**Selected excerpt:**
Blazers. I was assuming you knew at least about fermentation and gravity.

In a nutshell,

Fermentable (juice) contains sugar. For brewing purposes, lets only talk of the Fermentable sugars.
Yeast consumes the sugar to create alcohol and releases carbon dioxide. This is the 'bubbling' talked of, also the reason Bribie suggested to leave the cap a little loose for the start. Remember, that is aimed at flexible plastic bottles. NOT glass demijohn. Use an airlock on the demijohn, do not clamp the out flowing CO2 down, airlock it.
After the yeast has consumed all the sugars it can, it will be dry. I.e., there won't be sweetness left over if you used an aggressive yeast like champagne yeast. This is why you measure gravity with a hydrometer. Do not ignore the talk above of hydrometers, please read how to brew by John palmer on this topic. He will explain what is meant by gravity and how to measure it.

Now, what I meant by taking a small sample for the hydrometer was that it is relatively harder to take samples from carboys and demijohns unless you have a wine theif. Also, 4-4.5 L of cider and you take ~200ml sample for the hydrometer, if you took a number of readings just to be sure you'd have precious little cider left. So, that is the reason for suggesting the method I did.

Again, please avoid pressurising your glass demijohn. It's not meant to be and could shatter if there was any imperfections in it.

Only pressurise glass beer/cider/champagne bottles or plastic bottles. Again mate, there are enough pointers, search here/google and learn what to do.


----------



## blazers121 (15/4/13)

Thank you guys, I have just ordered everything online. I will let you know how it goes


----------



## ivars (17/4/13)

Hope this is the right place for this question. In the past I have used Champagne yeast and US05 and not really been happy with the results. Additionally I have not had any way of accurately controlling fermentation temperatures. I now use an STC1000 controller and have decided to try Vintners Harvest MA33 in the hope of reducing mailic acid. Vintners Harvest say MA33 "is a good fermenter between 18°and 27°C". I was wondering if anyone knows if it would work at a lower temperature? I am considering this because of Andrew Lea's suggestion that "a cool fermentation (ca 15° C) is generally preferred for cider". Any advice would really be appreciated.

(Extracted records)

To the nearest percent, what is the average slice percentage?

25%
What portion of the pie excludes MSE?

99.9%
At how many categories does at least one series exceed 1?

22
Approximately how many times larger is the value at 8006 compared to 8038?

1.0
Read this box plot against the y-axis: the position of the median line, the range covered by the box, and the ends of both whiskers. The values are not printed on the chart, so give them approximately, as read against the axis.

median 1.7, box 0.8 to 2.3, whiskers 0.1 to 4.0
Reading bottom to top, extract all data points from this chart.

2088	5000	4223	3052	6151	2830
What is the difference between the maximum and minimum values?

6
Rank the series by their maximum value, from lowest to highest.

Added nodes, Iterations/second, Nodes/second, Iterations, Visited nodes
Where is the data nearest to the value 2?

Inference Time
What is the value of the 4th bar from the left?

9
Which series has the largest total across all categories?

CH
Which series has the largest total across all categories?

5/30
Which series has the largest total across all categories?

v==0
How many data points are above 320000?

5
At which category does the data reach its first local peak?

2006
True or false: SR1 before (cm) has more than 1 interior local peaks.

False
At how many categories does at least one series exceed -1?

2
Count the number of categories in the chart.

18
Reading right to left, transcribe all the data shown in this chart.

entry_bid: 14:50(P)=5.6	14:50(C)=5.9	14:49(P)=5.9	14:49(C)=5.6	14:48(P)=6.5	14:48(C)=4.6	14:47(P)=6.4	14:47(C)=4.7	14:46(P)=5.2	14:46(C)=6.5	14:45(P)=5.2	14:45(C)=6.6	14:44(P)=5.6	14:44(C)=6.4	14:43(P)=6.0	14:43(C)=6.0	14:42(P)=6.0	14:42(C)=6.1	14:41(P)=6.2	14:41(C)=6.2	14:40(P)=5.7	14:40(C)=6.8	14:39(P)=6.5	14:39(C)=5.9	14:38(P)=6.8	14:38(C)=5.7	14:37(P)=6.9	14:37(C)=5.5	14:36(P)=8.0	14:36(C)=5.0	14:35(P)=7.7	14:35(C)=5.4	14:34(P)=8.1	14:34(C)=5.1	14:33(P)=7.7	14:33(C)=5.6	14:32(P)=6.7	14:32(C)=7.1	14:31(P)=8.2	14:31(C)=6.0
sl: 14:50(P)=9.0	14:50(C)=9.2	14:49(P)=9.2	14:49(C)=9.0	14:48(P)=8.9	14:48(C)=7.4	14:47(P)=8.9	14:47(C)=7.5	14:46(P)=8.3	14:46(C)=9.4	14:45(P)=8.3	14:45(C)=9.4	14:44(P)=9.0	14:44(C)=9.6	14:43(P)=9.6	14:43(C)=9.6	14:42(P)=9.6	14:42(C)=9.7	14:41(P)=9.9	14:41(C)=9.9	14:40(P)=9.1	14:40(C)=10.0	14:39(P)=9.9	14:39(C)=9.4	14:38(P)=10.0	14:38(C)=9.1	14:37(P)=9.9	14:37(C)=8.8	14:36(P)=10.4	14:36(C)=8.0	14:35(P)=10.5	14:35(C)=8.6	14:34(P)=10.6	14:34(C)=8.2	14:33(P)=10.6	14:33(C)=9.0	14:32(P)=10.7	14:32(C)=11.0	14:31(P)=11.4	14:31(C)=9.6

**Task item:**
Retype the passage of the cider fermentation thread between "Yeast consumes the" and "to measure it.", inclusive.

**Answer for this exercise:**
Yeast consumes the sugar to create alcohol and releases carbon dioxide. This is the 'bubbling' talked of, also the reason Bribie suggested to leave the cap a little loose for the start. Remember, that is aimed at flexible plastic bottles. NOT glass demijohn. Use an airlock on the demijohn, do not clamp the out flowing CO2 down, airlock it.
After the yeast has consumed all the sugars it can, it will be dry. I.e., there won't be sweetness left over if you used an aggressive yeast like champagne yeast. This is why you measure gravity with a hydrometer. Do not ignore the talk above of hydrometers, please read how to brew by John palmer on this topic. He will explain what is meant by gravity and how to measure it.